Years ago I moved with my wife and son to Uruguay. There, even though we were in a suburb to the capital city Montevideo, it felt like drop-in friendships formed naturally. Having a friend spontaneously show up at your door to chat, or planning an impromptu asado with neighbors was not uncommon. As cliché as it is to say about Latin American culture, the pace of life was slower and people seemed genuinely more connected because of it. I really miss it.

It’s not that this never happens here in suburbia, but it feels like when it does, it happens in spite of our culture instead of because of it. It reminds me of A Pattern Language (pdf). The book is about the impact that patterns used in architecture and community planning have on our lives. It feels like the patterns that we’ve built most American neighborhoods around, combined with our productivity culture, whether by accident or otherwise, are completely antithetical to fostering that easygoing hangout culture.

What a loss.

A few years ago at work I had a good group of co-workers who became friends. Most mornings we’d hang out just chatting for a half hour or on some days longer. I was lucky to have one co-worker, you know who you are if you’re reading this, who was great at fostering that type of environment as well as a boss who was very tolerant. (For what it’s worth, we were also a very productive team). At the time, I didn’t think much of it but I really miss it now. Especially since Covid and Zoom have essentially erased any potential for those types of hangouts.

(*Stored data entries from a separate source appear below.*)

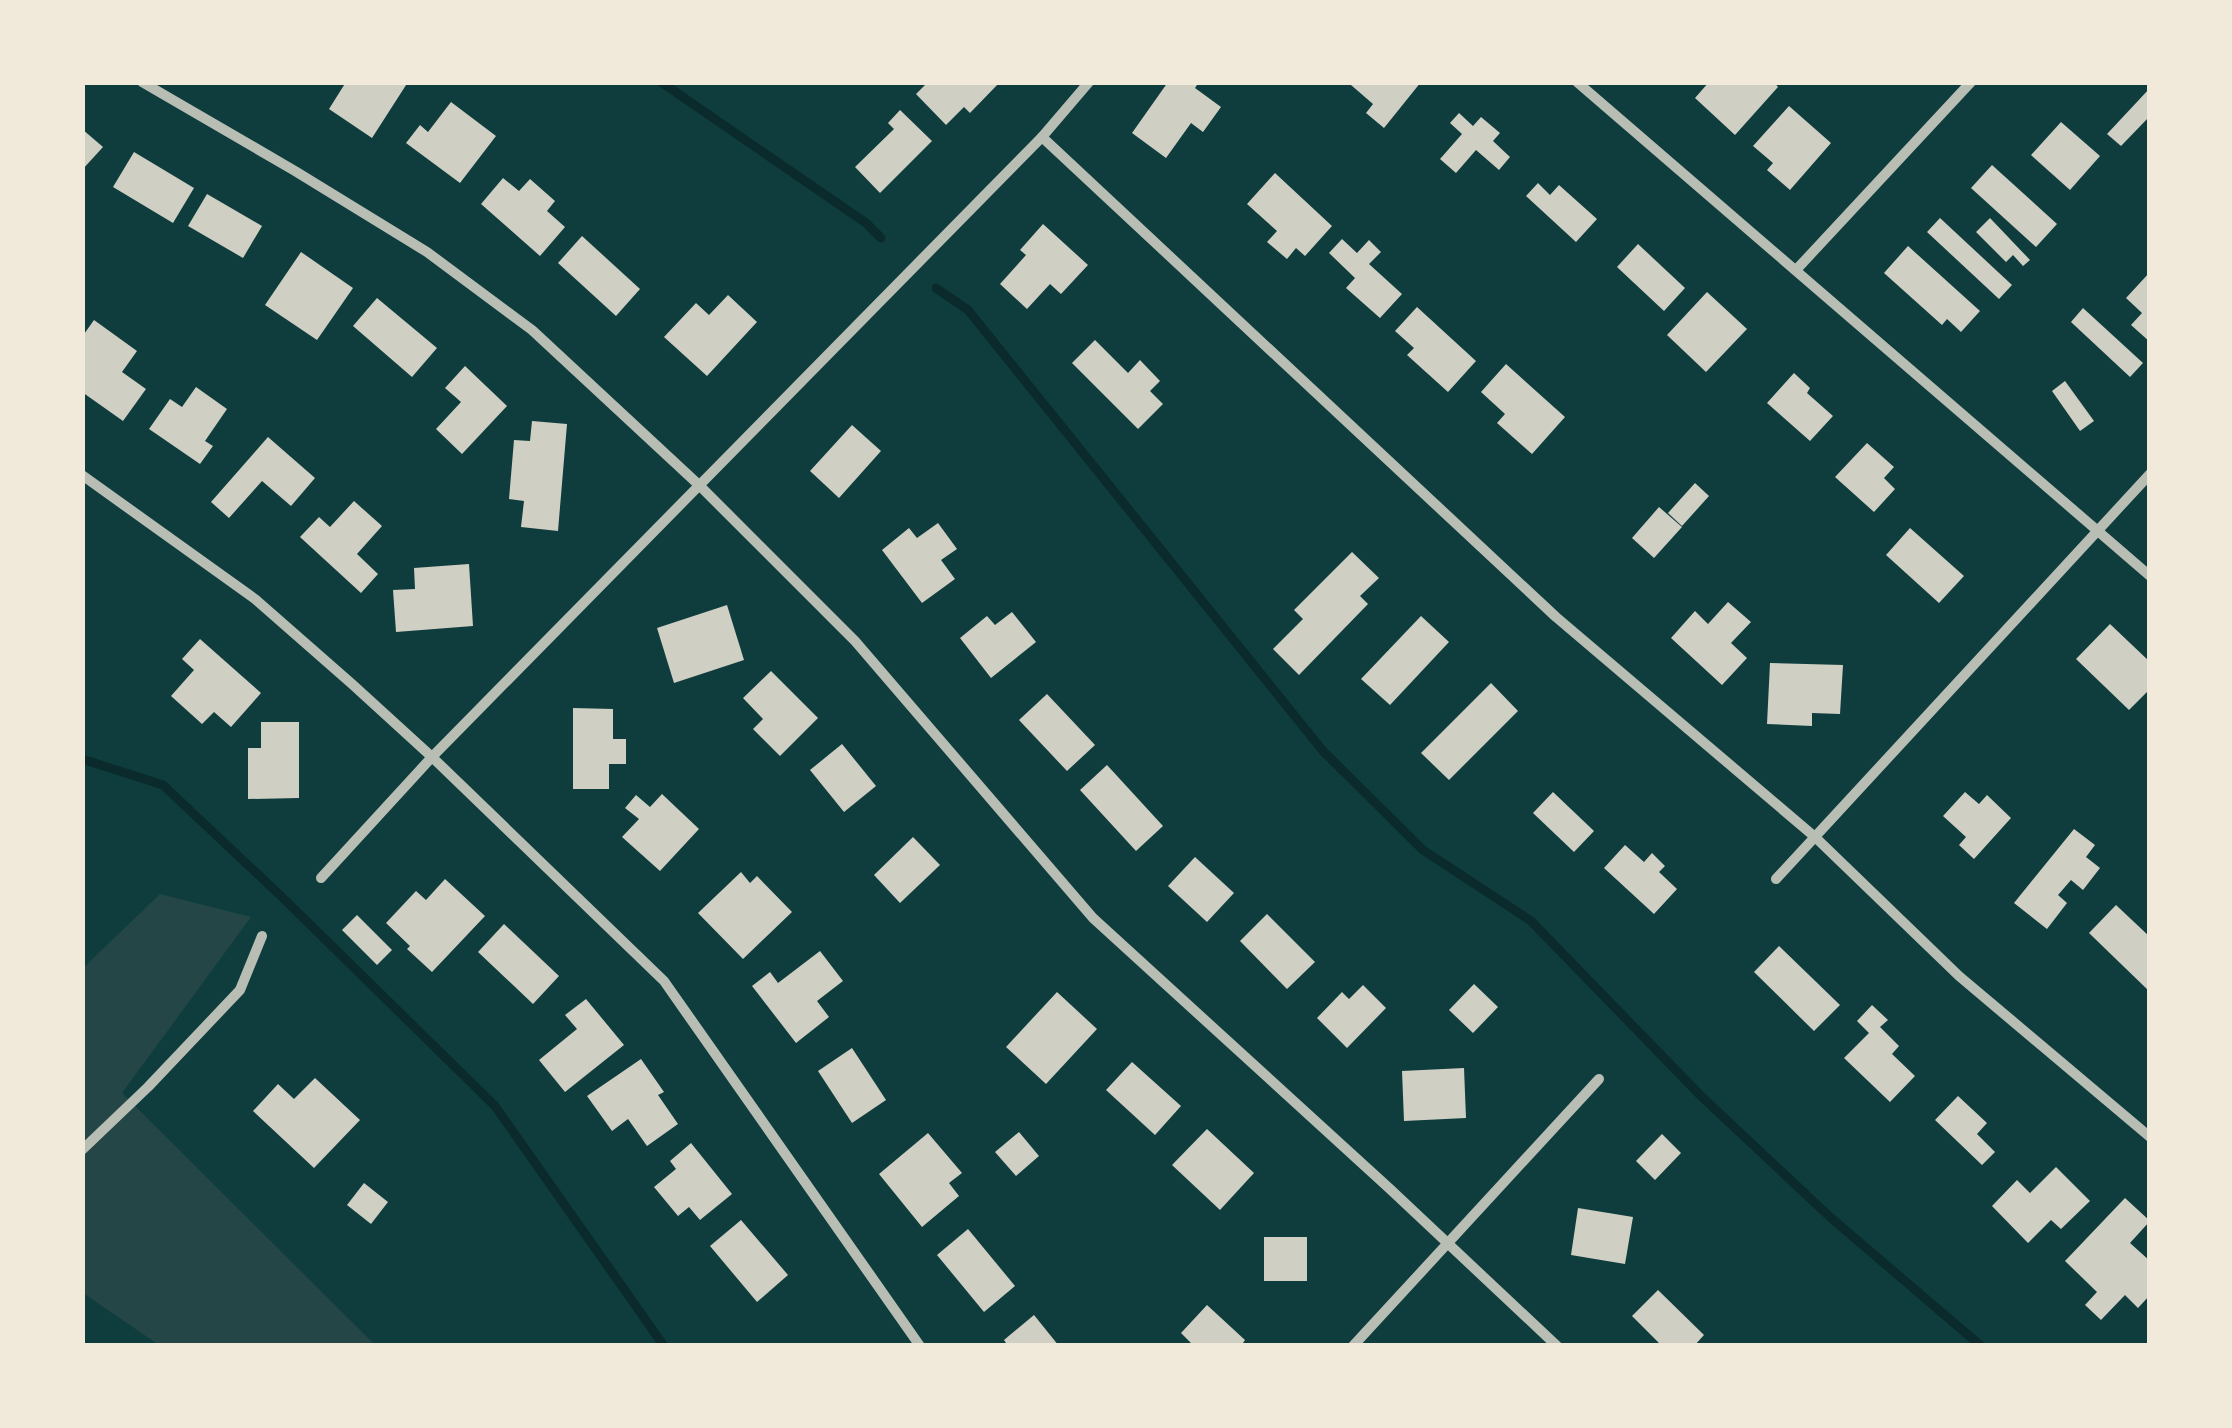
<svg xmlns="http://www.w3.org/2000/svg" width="2232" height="1428" viewBox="0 0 2232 1428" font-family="Manrope,sans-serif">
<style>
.green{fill:#244646}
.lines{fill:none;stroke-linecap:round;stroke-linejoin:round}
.stream{stroke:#0a2a2b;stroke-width:9}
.building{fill:#cfcfc3}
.minor{stroke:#b8beb3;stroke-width:10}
</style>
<rect width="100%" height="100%" fill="#0f3d3e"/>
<path class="green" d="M160 894 251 917 122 1093 375 1345H159L83 1293V968Z"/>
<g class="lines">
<g class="stream">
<path d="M661 82 866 223 881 238"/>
<path d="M936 288 968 310 1323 751 1423 850 1531 921 1701 1096 1830 1217 1981 1346"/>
<path d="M82 759 163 785 283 898 495 1106 664 1346"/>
</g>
</g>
<g class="building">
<path d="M346 82 360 83 408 82 372 138 329 109Z"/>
<path d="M928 82H1000L970 113 964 107 946 125 916 94Z"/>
<path d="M1168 82H1199L1195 88 1221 107 1203 132 1191 123 1166 158 1132 133Z"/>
<path d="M1352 82H1421L1384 128 1366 113 1373 104 1351 85Z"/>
<path d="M1709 82H1774L1778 87 1735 135 1695 98Z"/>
<path d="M2150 88V116L2121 146 2107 134Z"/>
<path d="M451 102 496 136 460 183 406 143 420 125 428 132Z"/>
<path d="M1789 106 1831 143 1790 190 1767 170 1773 163 1753 146Z"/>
<path d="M900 110 932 141 880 193 855 167 894 129 888 123Z"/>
<path d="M1459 113 1473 126 1481 117 1500 133 1493 141 1510 157 1499 170 1476 150 1456 173 1440 159 1462 134 1450 123Z"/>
<path d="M2061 122 2100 156 2070 190 2031 155Z"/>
<path d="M82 129 103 147 82 170Z"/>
<path d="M134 152 194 188 173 223 113 187Z"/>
<path d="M1992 165 2057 224 2036 247 1971 188Z"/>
<path d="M1275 173 1332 226 1305 256 1296 248 1287 259 1267 242 1277 231 1247 204Z"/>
<path d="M503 178 519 191 530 179 555 201 547 211 565 227 540 256 481 204Z"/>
<path d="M1538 183 1550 195 1559 185 1597 219 1576 242 1526 196Z"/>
<path d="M207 194 262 226 243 258 188 226Z"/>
<path d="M1940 218 2012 285 1999 299 1927 232Z"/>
<path d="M1990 218 2030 260 2023 266 2013 255 2006 262 1976 232Z"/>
<path d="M1043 224 1088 265 1061 294 1050 284 1027 309 1000 284 1026 255 1020 250Z"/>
<path d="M582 236 640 289 616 316 558 263Z"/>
<path d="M1342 239 1357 253 1369 240 1381 252 1369 264 1402 294 1380 318 1346 288 1355 278 1329 253Z"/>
<path d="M1638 244 1685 288 1664 311 1617 267Z"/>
<path d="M1908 246 1980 311 1961 332 1947 319 1942 325 1884 273Z"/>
<path d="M301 252 353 288 317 340 265 305Z"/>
<path d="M2150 272V342L2131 325 2142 313 2126 298Z"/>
<path d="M1707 292 1747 329 1706 372 1667 335Z"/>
<path d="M728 295 757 322 707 376 664 337 696 303 709 315Z"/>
<path d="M377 298 437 348 412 377 353 326Z"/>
<path d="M1417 307 1476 361 1448 392 1407 355 1414 348 1395 331Z"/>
<path d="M2083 308 2143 363 2130 377 2071 322Z"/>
<path d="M94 320 137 351 122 372 146 389 123 421 82 392V337Z"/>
<path d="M1095 340 1128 373 1140 360 1160 381 1150 391 1163 404 1138 429 1072 363Z"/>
<path d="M1506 364 1565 417 1532 454 1497 423 1505 414 1481 392Z"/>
<path d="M465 366 507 406 462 454 436 429 461 402 445 388Z"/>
<path d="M1794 373 1810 388 1807 393 1833 416 1810 441 1767 403Z"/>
<path d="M2065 381 2094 421 2080 431 2052 391Z"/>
<path d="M196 387 227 409 205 441 213 446 200 464 149 429 170 399 182 407Z"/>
<path d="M532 421 567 424 558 531 521 527 524 501 509 499 514 440 530 441Z"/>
<path d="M852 425 881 451 839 498 810 471Z"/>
<path d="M268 437 315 478 291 506 262 481 229 518 211 502Z"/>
<path d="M1867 443 1894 467 1884 478 1895 489 1874 512 1835 477Z"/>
<path d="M1695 483 1709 496 1682 526 1668 513Z"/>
<path d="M354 501 382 526 357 554 378 574 361 593 300 537 319 517 330 527Z"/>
<path d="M1659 507 1682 527 1654 558 1632 538Z"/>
<path d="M938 523 957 549 941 560 955 579 922 603 882 550 909 528 917 538Z"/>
<path d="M1910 528 1964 576 1939 603 1886 555Z"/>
<path d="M1352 552 1379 578 1360 596 1368 604 1299 675 1273 649 1303 619 1294 610Z"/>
<path d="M469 564 473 626 396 632 393 590 415 589 414 568Z"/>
<path d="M1728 602 1751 622 1731 643 1747 658 1722 685 1671 638 1695 611 1708 624Z"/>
<path d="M727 605 744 660 674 683 657 628Z"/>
<path d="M1012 612 1036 642 991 678 960 638 987 616 995 625Z"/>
<path d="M1421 616 1449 642 1390 705 1361 679Z"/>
<path d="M2110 624 2150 662V689L2129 710 2076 659Z"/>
<path d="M200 639 261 693 231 727 214 712 202 724 171 696 194 670 182 659Z"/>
<path d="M1770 663 1843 665 1840 714 1812 713V726L1767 724Z"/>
<path d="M771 671 818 718 780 756 753 729 763 719 743 698Z"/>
<path d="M1491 683 1518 711 1449 780 1421 753Z"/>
<path d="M1047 694 1095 745 1067 771 1019 720Z"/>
<path d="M573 708 613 709V739H626V764H609V789H573Z"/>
<path d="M261 722H299V798L248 799V748H261Z"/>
<path d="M842 744 876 786 844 812 810 770Z"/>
<path d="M1107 765 1163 826 1136 851 1080 790Z"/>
<path d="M1553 792 1594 831 1574 852 1533 813Z"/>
<path d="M1965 792 1979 804 1987 795 2011 818 1974 859 1959 845 1966 837 1943 816Z"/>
<path d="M662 794 699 829 660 871 622 837 639 819 625 808 636 795 650 807Z"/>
<path d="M2074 829 2095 845 2086 857 2100 868 2083 890 2071 880 2058 895 2067 903 2047 929 2014 903Z"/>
<path d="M913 837 940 865 900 903 874 875Z"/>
<path d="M1625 845 1644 862 1652 853 1665 866 1659 872 1677 889 1654 914 1604 868Z"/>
<path d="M1195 857 1234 893 1207 922 1168 886Z"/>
<path d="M741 872 750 883 757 876 792 912 743 959 698 913Z"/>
<path d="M445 879 485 916 432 972 407 949 410 946 386 923 416 891 426 900Z"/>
<path d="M2116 905 2150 937V992L2089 933Z"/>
<path d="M1267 914 1315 962 1287 989 1240 941Z"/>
<path d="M357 915 392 950 377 965 342 930Z"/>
<path d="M504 924 559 976 533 1004 478 952Z"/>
<path d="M1779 946 1840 1005 1814 1031 1754 972Z"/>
<path d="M820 951 843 981 817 1001 829 1017 796 1043 752 986 770 972 778 983Z"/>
<path d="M1474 984 1498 1007 1473 1033 1449 1010Z"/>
<path d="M1363 985 1386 1008 1347 1048 1317 1018 1342 992 1349 999Z"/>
<path d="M1057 992 1097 1029 1046 1084 1006 1047Z"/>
<path d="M586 999 624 1045 565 1092 539 1060 577 1029 565 1015Z"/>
<path d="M1872 1005 1888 1020 1880 1027 1899 1046 1892 1054 1915 1076 1890 1102 1844 1058 1869 1033 1857 1021Z"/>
<path d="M852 1048 886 1100 852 1123 818 1071Z"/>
<path d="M641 1059 664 1092 658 1095 678 1124 647 1146 628 1119 612 1131 587 1096Z"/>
<path d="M1132 1062 1181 1106 1155 1135 1106 1090Z"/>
<path d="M1464 1068 1466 1118 1404 1121 1402 1071Z"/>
<path d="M315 1078 360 1120 314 1168 253 1111 278 1084 294 1099Z"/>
<path d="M1958 1096 1987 1123 1977 1134 1995 1152 1982 1165 1935 1120Z"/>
<path d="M1207 1129 1254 1173 1220 1210 1172 1165Z"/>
<path d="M1019 1132 1039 1156 1016 1176 995 1152Z"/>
<path d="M928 1133 962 1173 949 1183 959 1196 922 1227 879 1174Z"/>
<path d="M1662 1134 1681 1153 1655 1180 1636 1161Z"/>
<path d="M691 1143 732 1194 700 1220 689 1207 678 1216 654 1187 676 1169 670 1161Z"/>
<path d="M2056 1167 2090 1201 2061 1229 2051 1220 2028 1243 1992 1206 2017 1180 2030 1193Z"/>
<path d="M364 1183 388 1202 371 1224 347 1205Z"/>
<path d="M2125 1198 2150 1221 2130 1243 2150 1261V1295L2138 1308 2125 1295 2101 1320 2085 1305 2097 1292 2065 1261Z"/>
<path d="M1578 1208 1633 1217 1625 1264 1571 1255Z"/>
<path d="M741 1220 788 1275 757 1302 710 1246Z"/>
<path d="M968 1229 1015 1286 984 1312 937 1255Z"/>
<rect x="1264" y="1237" width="43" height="44"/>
<path d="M1658 1290 1704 1335 1694 1346H1662L1632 1316Z"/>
<path d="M1207 1305 1245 1340 1241 1346H1194L1181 1333Z"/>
<path d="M1034 1315 1059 1346H1008L1004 1340Z"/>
</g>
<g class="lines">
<g class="minor">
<path d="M142 82 295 171 427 252 532 330 700 486 855 641 1093 918 1390 1189 1557 1346"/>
<path d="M1577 82 2150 576"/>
<path d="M1042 137 1556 617 1815 837 1959 976 2150 1137"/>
<path d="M1796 270 1971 82"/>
<path d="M82 475 255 599 352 684 432 757 664 981 920 1346"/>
<path d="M321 878 432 757 1042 137 1089 82"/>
<path d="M1776 879 2150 474"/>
<path d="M82 1150 148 1087 240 990 262 936"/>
<path d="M1353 1346 1599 1079"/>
</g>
</g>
<rect width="2232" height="1428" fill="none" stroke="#f1e9da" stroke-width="170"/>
</svg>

In Concrete Cowboy, a movie based on the book Ghetto Cowboy about urban horse culture in Detroit, there are scenes of a group of people sitting around a fire talking. The feeling, at least in the movie, was that it wasn’t at all unusual to sit around at the end of the day, as the sun went down, enjoying each other’s company. Talking about the difficulties life brought each other, and observing how the world was changing brought a sense of place. Of belonging.

Yes, it’s just a movie, but we’ve all seen this type of easygoing hangout happening and we’ve all been part of them at times. The lamentable part is how they now feel exceptional to everyday life.

Online hangouts and the cozyweb are nice and have their a place for sure.

Formal get togethers and parties are also nice and have their place as well.

Neither are substitutes for the feeling of “tribe” though.